Start of Entries provided

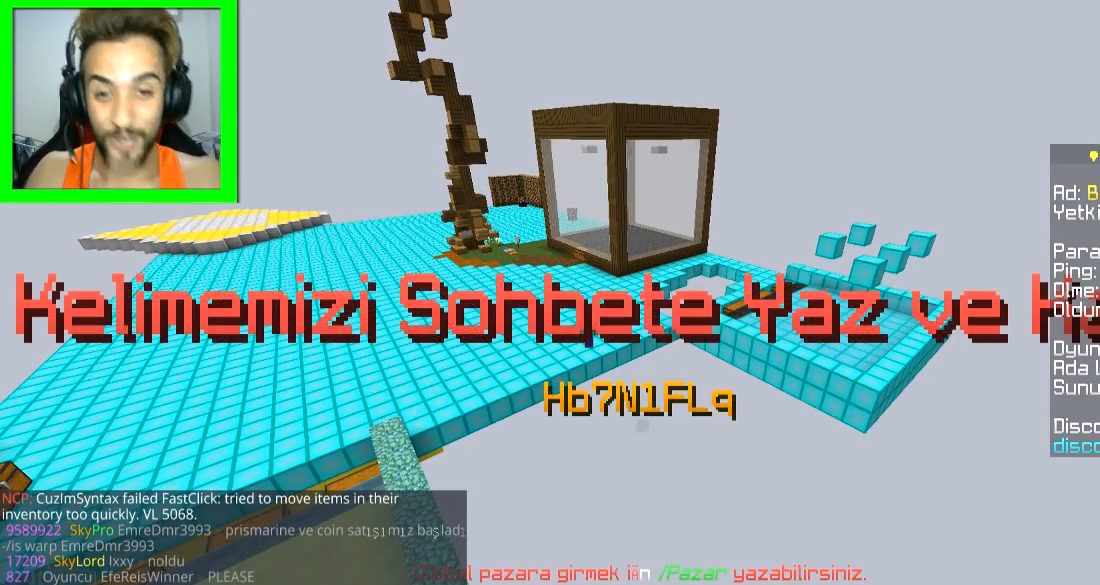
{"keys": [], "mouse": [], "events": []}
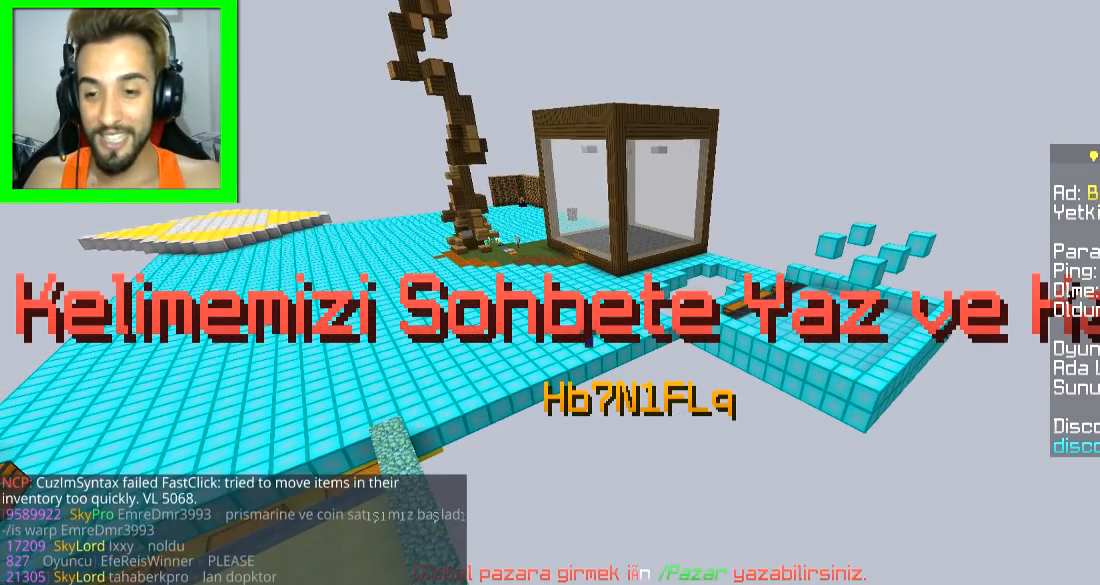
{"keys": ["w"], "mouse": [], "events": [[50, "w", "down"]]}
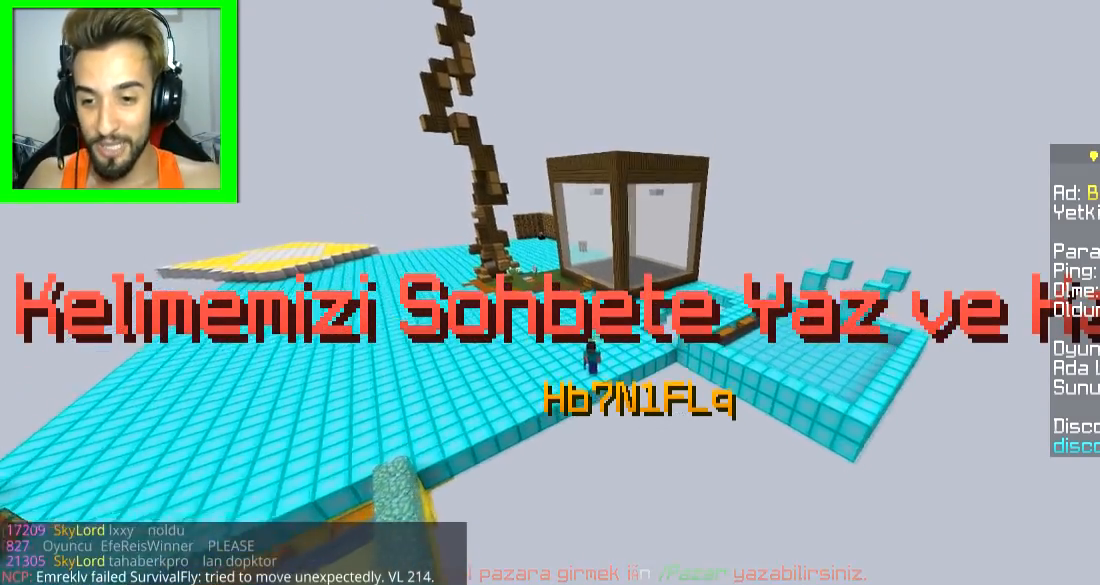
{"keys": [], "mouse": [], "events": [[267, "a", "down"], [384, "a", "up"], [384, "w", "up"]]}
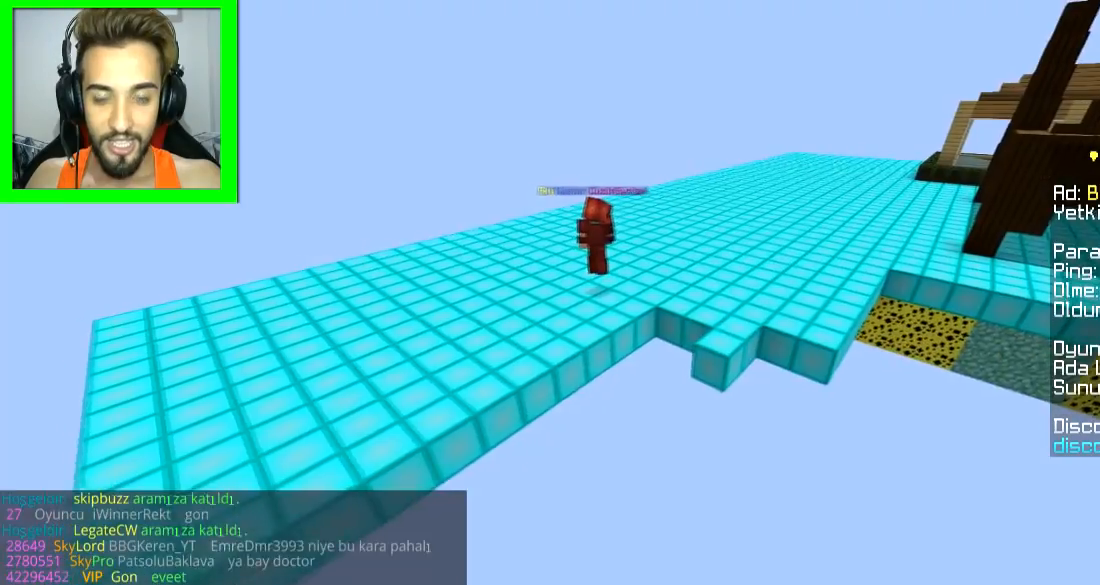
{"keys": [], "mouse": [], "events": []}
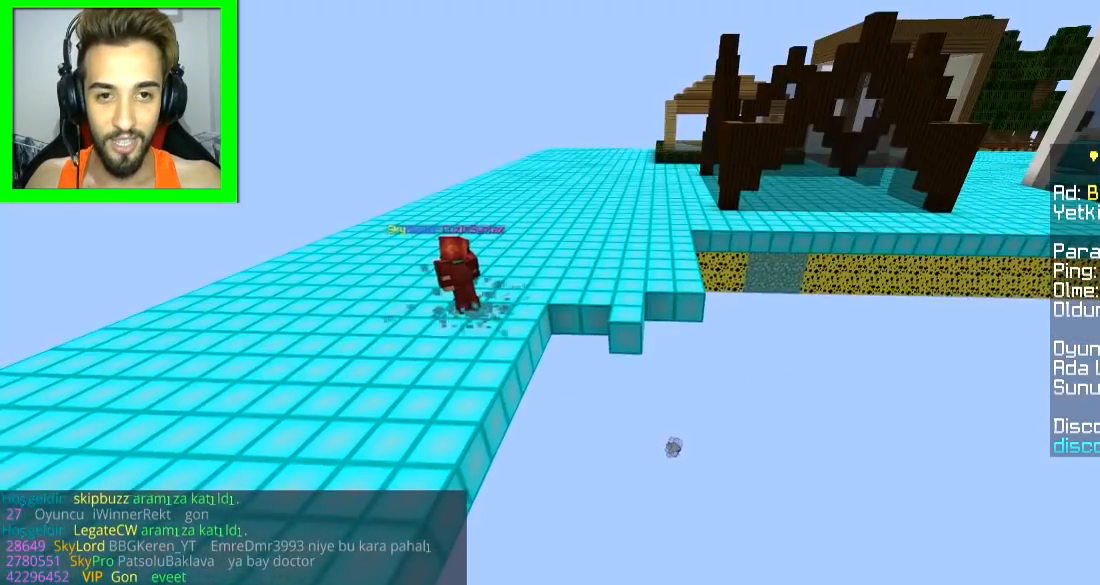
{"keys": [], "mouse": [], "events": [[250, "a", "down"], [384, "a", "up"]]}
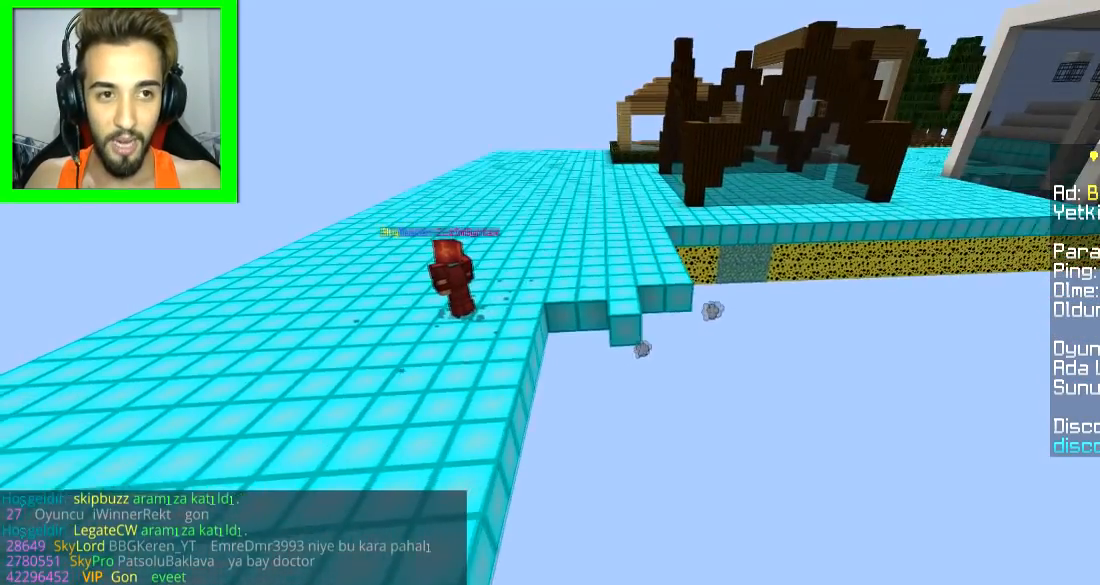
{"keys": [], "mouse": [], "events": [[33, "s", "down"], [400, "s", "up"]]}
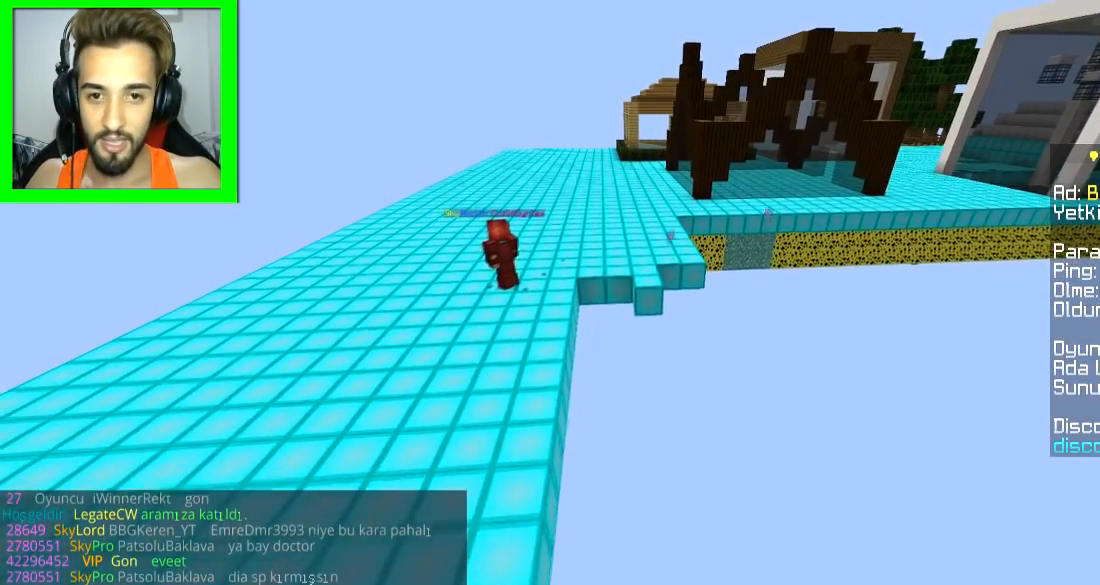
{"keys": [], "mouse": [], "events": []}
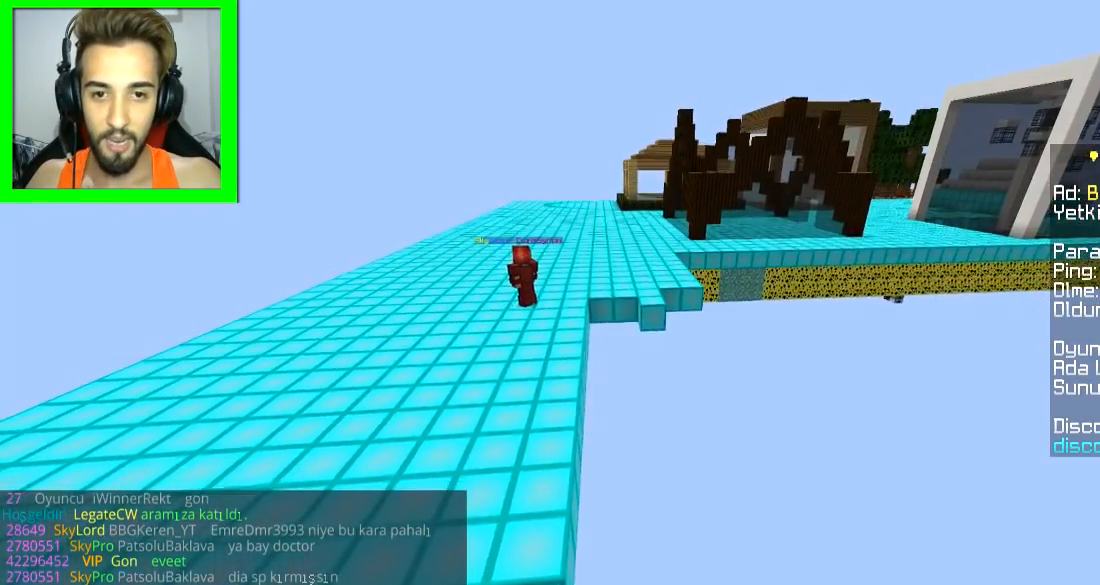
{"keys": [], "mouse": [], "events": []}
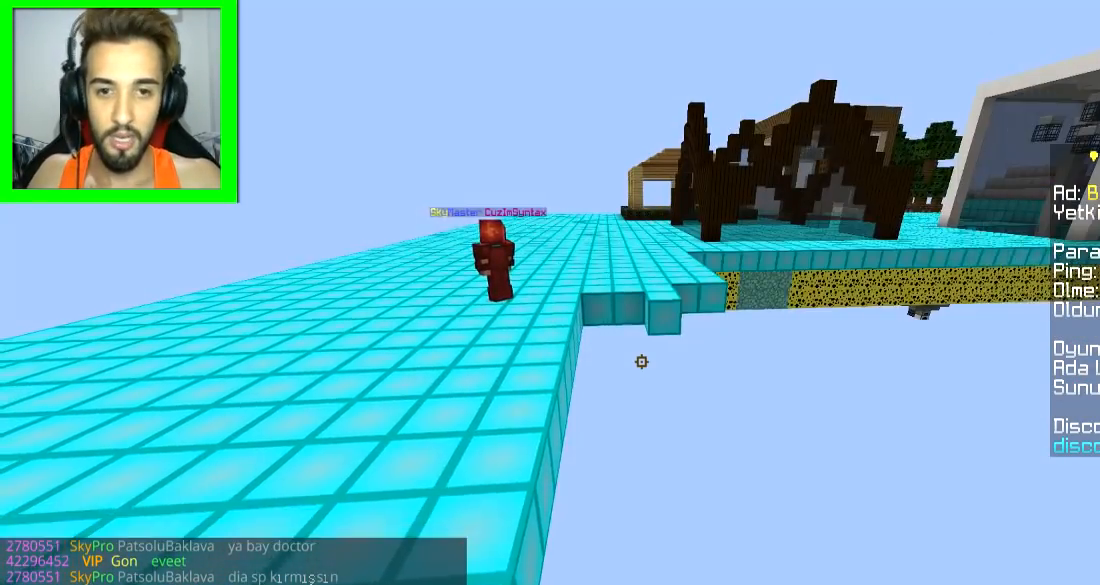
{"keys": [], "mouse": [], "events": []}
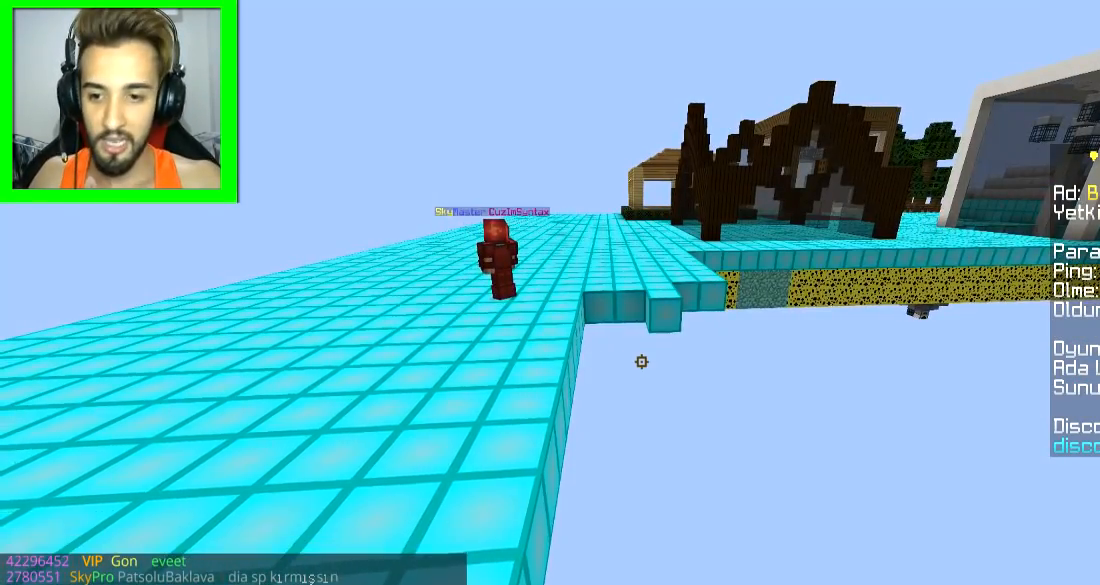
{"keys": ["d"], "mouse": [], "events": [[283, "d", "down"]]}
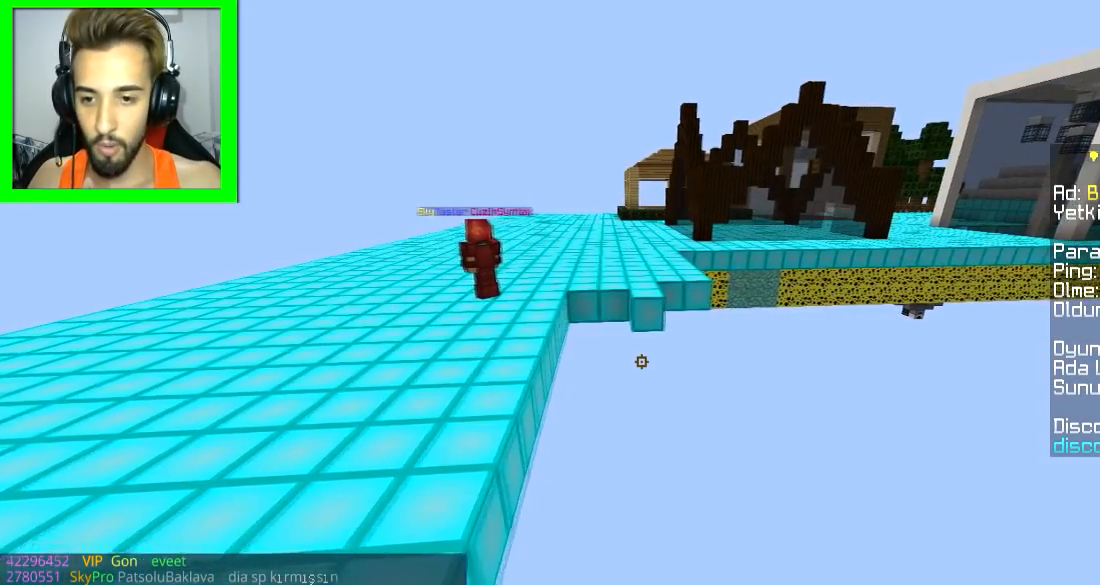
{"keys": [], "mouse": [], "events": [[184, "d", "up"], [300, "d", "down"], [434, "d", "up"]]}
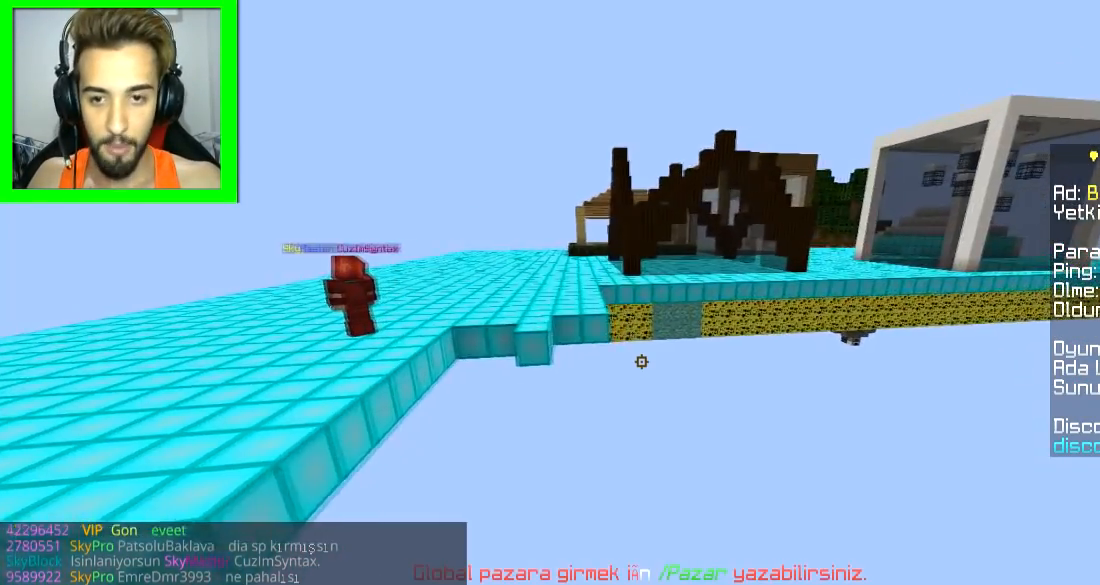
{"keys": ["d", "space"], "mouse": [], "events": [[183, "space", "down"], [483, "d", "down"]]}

End of Entries provided

Action item:
Going through the data, tally the lines containing "down" and report only the result.

Task answer:
7